The human (and animal) phenomena of attachment and bonding is at work in the events Carrie describes, I would think.
We forget, at times, how very primitive we are in our social and interpersonal lives.
Conrad Lorenz’ (a swiss researcher) on imprinting among waterfowl had an interesting revelation about both imprinting and this attachment phenomena.
Looking at later research on attachment by Bowlby, who used Lorenz’ work in his own research on attachment theory,
http://www.personalityresearch.org/papers/pendry.html , in my own work, I found that intensity of emotion, not just what emotion, but how dynamically intense events were, had a powerful effect on attachments.
It explains, in some ways, why those of us that have violent personal interactions, say in domestic abuse, find themselves so emotionally distraught when we try to separate from our violent partner.
Intensity. Often shared. Sometimes experienced more by one than the other in a two party, or more, relationship.
And whether it is negative or positive matters little, though negative events often have far more intensity to them.

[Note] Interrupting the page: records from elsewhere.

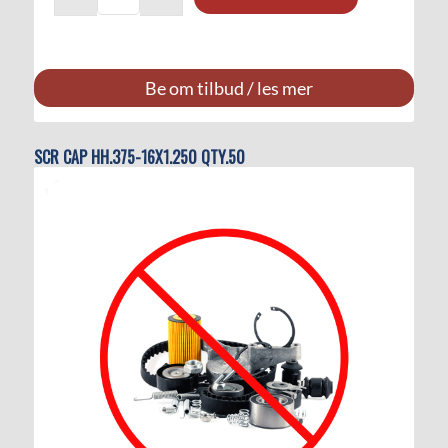
Be om tilbud / les mer
SCR CAP HH.375-16X1.250 QTY.50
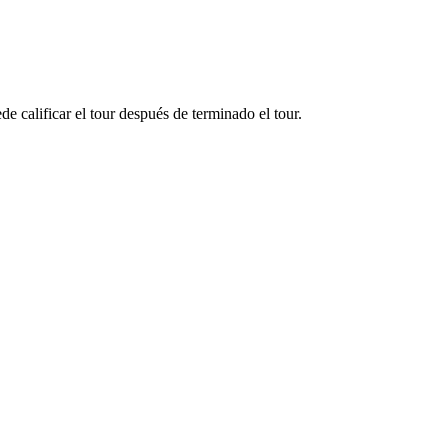
e calificar el tour después de terminado el tour.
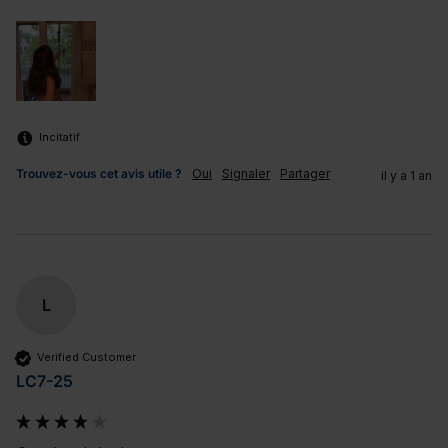
Incitatif
Trouvez-vous cet avis utile ?
Oui
Signaler
Partager
il y a 1 an
L
Verified Customer
LC7-25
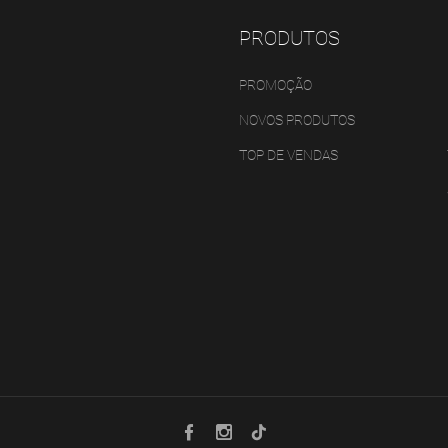
PRODUTOS
PROMOÇÃO
NOVOS PRODUTOS
TOP DE VENDAS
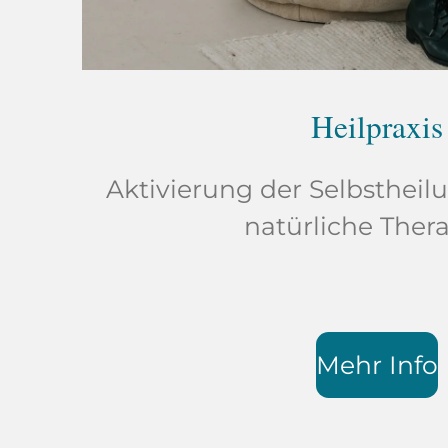
Heilpraxis
Aktivierung der Selbstheil
natürliche Thera
Mehr Info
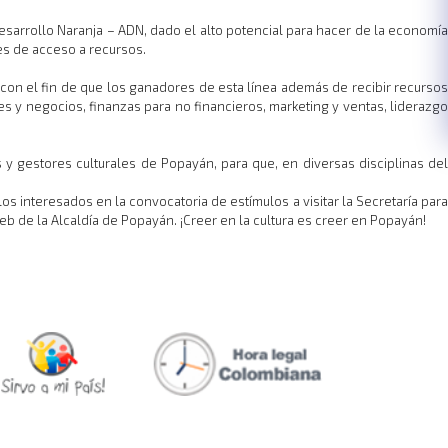
esarrollo Naranja – ADN, dado el alto potencial para hacer de la economía
des de acceso a recursos.
con el fin de que los ganadores de esta línea además de recibir recursos
y negocios, finanzas para no financieros, marketing y ventas, liderazgo
 y gestores culturales de Popayán, para que, en diversas disciplinas del
os interesados en la convocatoria de estímulos a visitar la Secretaría para
b de la Alcaldía de Popayán. ¡Creer en la cultura es creer en Popayán!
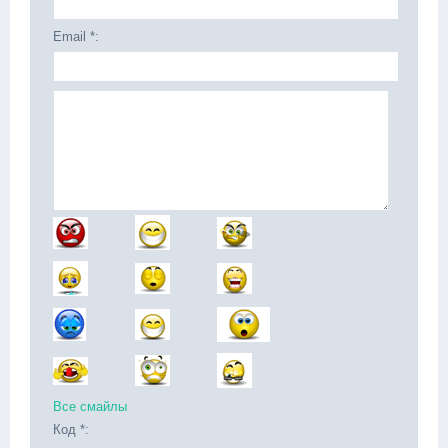
Email *:
Все смайлы
Код *:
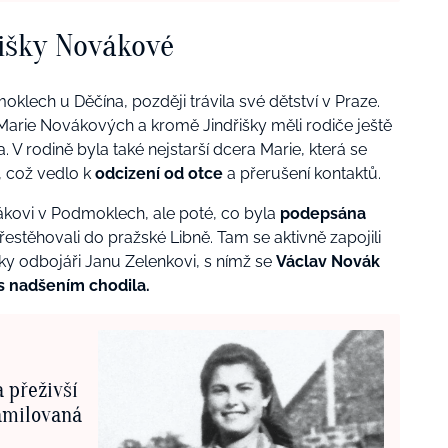
išky Novákové
klech u Děčína, později trávila své dětství v Praze.
 Marie Novákových a kromě Jindřišky měli rodiče ještě
 V rodině byla také nejstarší dcera Marie, která se
, což vedlo k
odcizení od otce
a přerušení kontaktů.
ákovi v Podmoklech, ale poté, co byla
podepsána
řestěhovali do pražské Libně. Tam se aktivně zapojili
íky odbojáři Janu Zelenkovi, s nímž se
Václav Novák
 s nadšením chodila.
a přeživší
zamilovaná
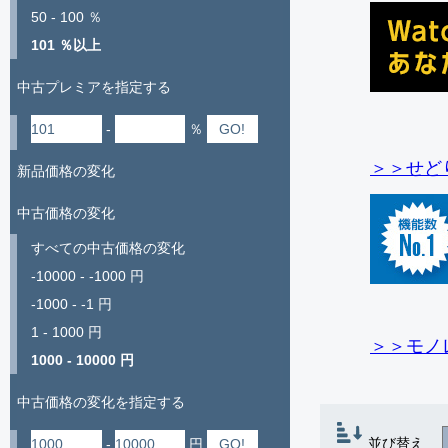
50 - 100 ％
101 ％以上
中古プレミアを指定する
-
％
＞＞せど
新品価格の変化
中古価格の変化
すべての中古価格の変化
-10000 - -1000 円
-1000 - -1 円
1 - 1000 円
＞＞モノ
1000 - 10000 円
中古価格の変化を指定する
並び替え
-
円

The instructor may well have felt intense, as Carrie describes it, about her and the horse involved. Her investment is a normal human response, but socially out of bounds.
We don’t want people to get that attached to us. Well, in the aftermath we don’t. Sometimes while it is happening we accept it, and may welcome it, and may even participate fully in it.
Master - acolyte relationships are often that way, with the master, supposedly, the one that controls and mitigates the attachment effect so that it does not interfere unduly in the accepted structure of the relationship - an association for learning purposes.
Therapist-client relationships are often, very often in fact, fraught with such problems to manage.
Of course if one is not aware of this issue they may not be able to deal with keeping things ‘business like’ and of course will not take kindly to the acolyte ending the relationship by disagreement with the master.
Be kind. Your former instructor, Carrie, has some things to learn about being a teacher.
And some things to learn about acceptable grieving.
On the other hand, she actually owes you nothing, in the strictest sense.
Which is sad.
I figure, personally, I owe and will never be able to repay, every student of mine, and I’ve had thousands in both professions I followed. And I hope I’ve never done them harm, or hurt, as your instructor seems to have unwittingly done to you. The same is true of every child I worked with in an adolescent therapeutic setting. I owe then, not they me.
I have had instructors do similar to me. And that is hurtful. But then they simply lack the discipline of character necessary to be a good teacher. Their loss. They had the power, and they misused it.
Think of what your instructor might have gained (though it might have triggered her feelings of loss again) had she contacted you and gotten you to the event you describe as wanting to attend.
I hope I have NOT answered any questions for you, but instead have inspired more questions on this sensitive subject.
There's more to AND than just the horse.